Guest Post by Dr. Michael Driscoll
I connected with a friend, Dr. Michael Driscoll, to discuss the GameStop situation, specifically as it relates to selling a stock short. Dr. Driscoll is the former dean of the Richard J. Bolte, Sr. School of Business at Mt. St. Mary’s University.
Prior to joining the academy, he was a trader at a hedge fund and worked in a variety of trading roles for a number of investment banks. Before he began his career in investment banking, he was a Merchant Marine officer. I might note that he has a decent golf game as well. Here are a few of his thoughts.
Like most people who have even a passing interest in the financial markets, I have been following the story of Robinhood/Reddit investors and their attempts to battle the short sellers — primarily hedge funds — in stocks like GameStop (ticker symbol GME), AMC Entertainment (AMC), Blackberry (BB), and others. I suspect that as a former business school dean and a 28-year Wall Streeter, my perspective is a little different than many of my academic peers.
I have little interest in debating the advantages of the democratization of the investment process or the relative merits of the Efficient Market Hypothesis. However, I think I can make some of this situation easier to understand.
Let’s start with why an investor, individual or institutional, might consider selling a stock short. An investor performs all their research and due diligence on a company and can essentially do one of three things: buy, sell, or hold (do nothing).
If someone had analyzed GME and felt that the stock was undervalued and that the company’s fortunes were going to improve due to the pandemic easing or new people joining the board, they could purchase shares. If someone does the same analysis and concludes that the pandemic is going to last longer than expected or that GME is going to go the way of Blockbuster Video and declare bankruptcy at some point, they can borrow shares from an existing holder.
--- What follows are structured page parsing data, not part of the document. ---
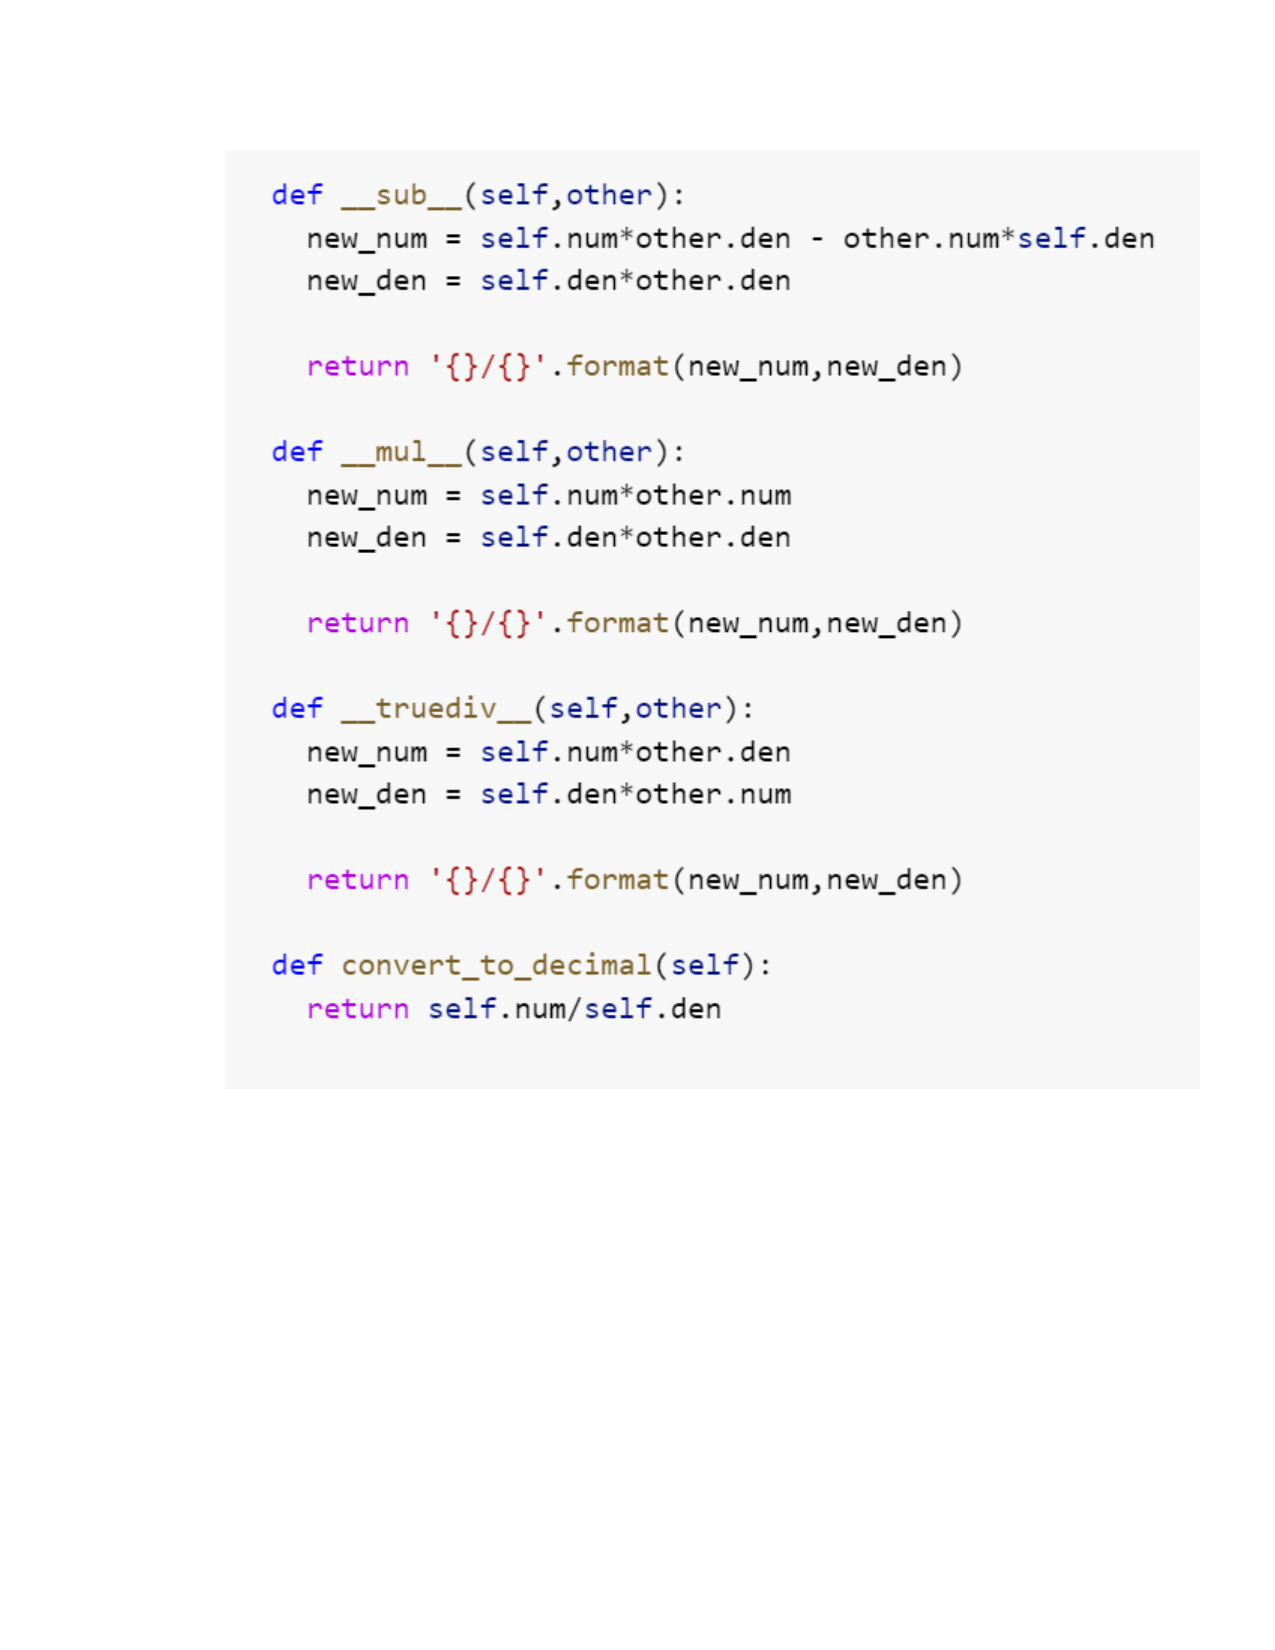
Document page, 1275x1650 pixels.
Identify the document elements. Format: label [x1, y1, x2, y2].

picture [225, 150, 1200, 1089]
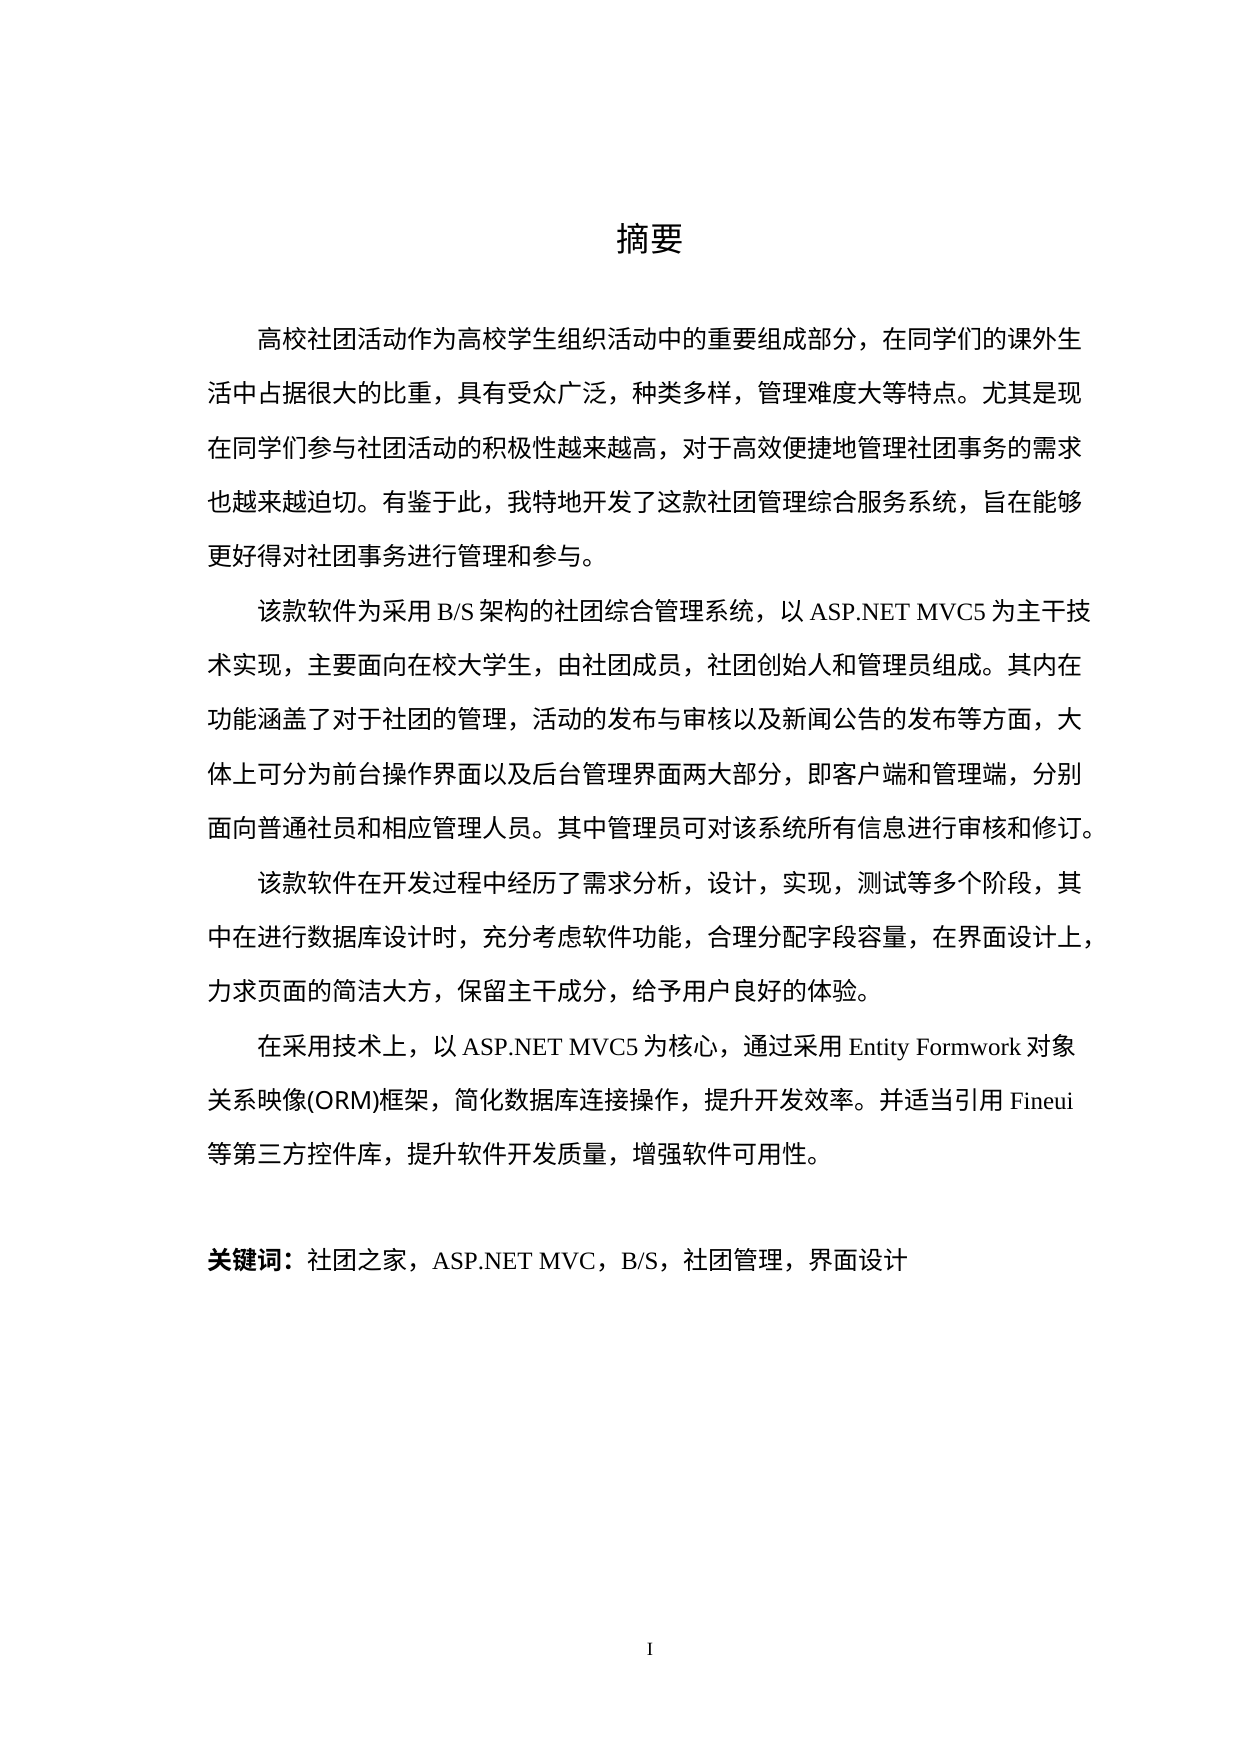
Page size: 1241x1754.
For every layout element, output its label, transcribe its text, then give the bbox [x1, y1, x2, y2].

text 摘要 [207, 213, 1092, 261]
text 该款软件为采用B/S架构的社团综合管理系统，以ASP.NET MVC5为主干技术实现，主要面向在校大学生，由社团成员，社团创始人和管理员组成。其内在功能涵盖了对于社团的管理，活动的发布与审核以及新闻公告的发布等方面，大体上可分为前台操作界面以及后台管理界面两大部分，即客户端和管理端，分别面向普通社员和相应管理人员。其中管理员可对该系统所有信息进行审核和修订。 [207, 591, 1092, 845]
text 关键词：社团之家，ASP.NET MVC，B/S，社团管理，界面设计 [207, 1240, 1092, 1277]
text 在采用技术上，以ASP.NET MVC5为核心，通过采用Entity Formwork对象关系映像(ORM)框架，简化数据库连接操作，提升开发效率。并适当引用Fineui等第三方控件库，提升软件开发质量，增强软件可用性。 [207, 1026, 1092, 1171]
text 高校社团活动作为高校学生组织活动中的重要组成部分，在同学们的课外生活中占据很大的比重，具有受众广泛，种类多样，管理难度大等特点。尤其是现在同学们参与社团活动的积极性越来越高，对于高效便捷地管理社团事务的需求也越来越迫切。有鉴于此，我特地开发了这款社团管理综合服务系统，旨在能够更好得对社团事务进行管理和参与。 [207, 319, 1092, 573]
text 该款软件在开发过程中经历了需求分析，设计，实现，测试等多个阶段，其中在进行数据库设计时，充分考虑软件功能，合理分配字段容量，在界面设计上，力求页面的简洁大方，保留主干成分，给予用户良好的体验。 [207, 863, 1092, 1008]
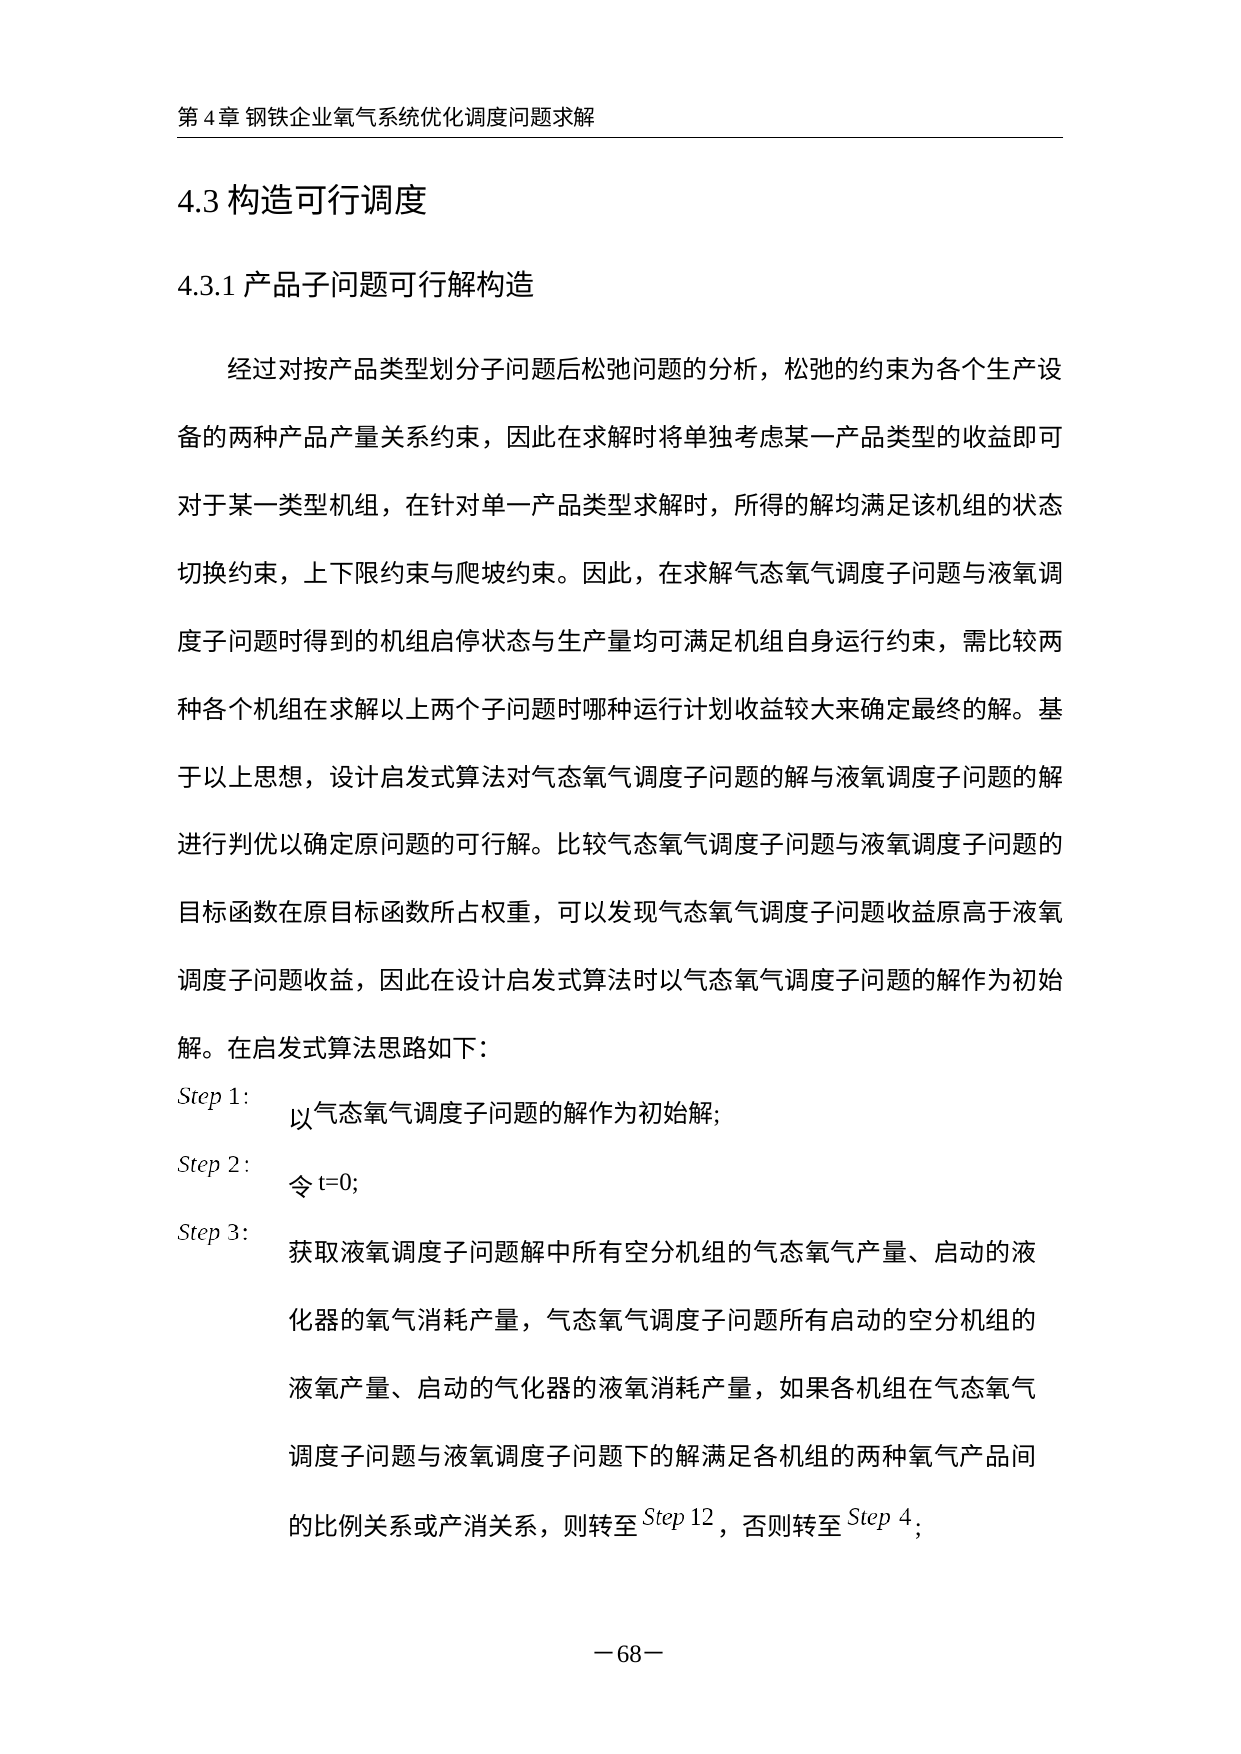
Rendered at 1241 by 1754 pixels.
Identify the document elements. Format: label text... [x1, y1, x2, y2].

This process is handled by the “stock loan” department of brokerage firms. This department “locates” shares for the short seller, and they are sold in the market. The hope is that these shares may be bought back or “covered” at some point in the future at a lower price than what they were sold for. If the decision is to hold, obviously no action is taken.
All short sales have to be identified as such. There is a published indicator called a stock’s “short interest,” which is basically how many shares of a company have been shorted. Not every share sold short is necessarily a bet on the stock declining.
But this is where the story gets interesting. Some entities are acting as “market makers” for derivatives such as listed options contracts, futures, or convertible bonds. A portion of this short interest can be neutral positions that these market makers have utilized to hedge positions.
Since 1973 when the Chicago Board Options Exchange (CBOE) began trading listed options on just 11 stocks, the world of finance has never been the same. Options give a purchaser the right — but not the obligation — to buy (calls) or to sell (puts), which are usually 100 shares of the underlying security.
In the interest of simplicity, let’s consider GME. All of these numbers are theoretical, but I think you will get the gist of the example.
Let’s say GME was trading at $20, and someone has the opinion that the stock can go to $30. If they purchase 100 shares of GME and it goes up 10 points, they make a nice 50% return.
Someone could buy a GME call option that expires in one month with a strike price of $25 that would grant the purchaser the right, but not the obligation, to purchase the stock for $25 for one month. To get this right, they might pay $2 per share ($2 x 100 shares or $200 in total).
Now if the stock stays below $25, the option would expire at the end of a month and the purchaser would lose his $200 investment. For this reason, listed options are referred to as a “wasting asset.”
If the stock went to $30, the option would now have an “intrinsic value” of $5 (stock price of $30 minus the strike price of $25 = $5). This “leverage” of buying for $2 and selling for $5, a 150% return, is a major attraction for option purchasers.
Now, let’s think about these two strategies for a second. Who is the seller of that call option? If there is a buyer, there must be a seller.
One variety of seller is the professional trader or market maker. They will sell, or write, a call in options parlance, for the $2 premium. They can stay unhedged or “naked,” but if the stock rises, they would face increasing losses. They will usually buy shares to protect their position.
Let’s say 30 shares out of the 100 that they may have at risk are initially at the strike price of $25. As the stock rises, these market makers are forced to buy more shares to protect their positions. A stock that rises as fast and as far as a GME stock has in the last few weeks exacerbates this scramble to cover short positions by options market makers.
Add those hedge funds who may have been short the stock initially betting on GME’s demise, and the frenzy of the last weeks makes more sense. This “pain trade” of bearish short sellers being forced to cover their positions is a factor that the financial press has emphasized, but I suspect the squeeze was just as painful for options traders.
There is much more to this situation than the example that I used, but I tried to keep the example as simple as possible. What I would like to emphasize is that not every short sale is necessarily a negative bet on the price of a stock.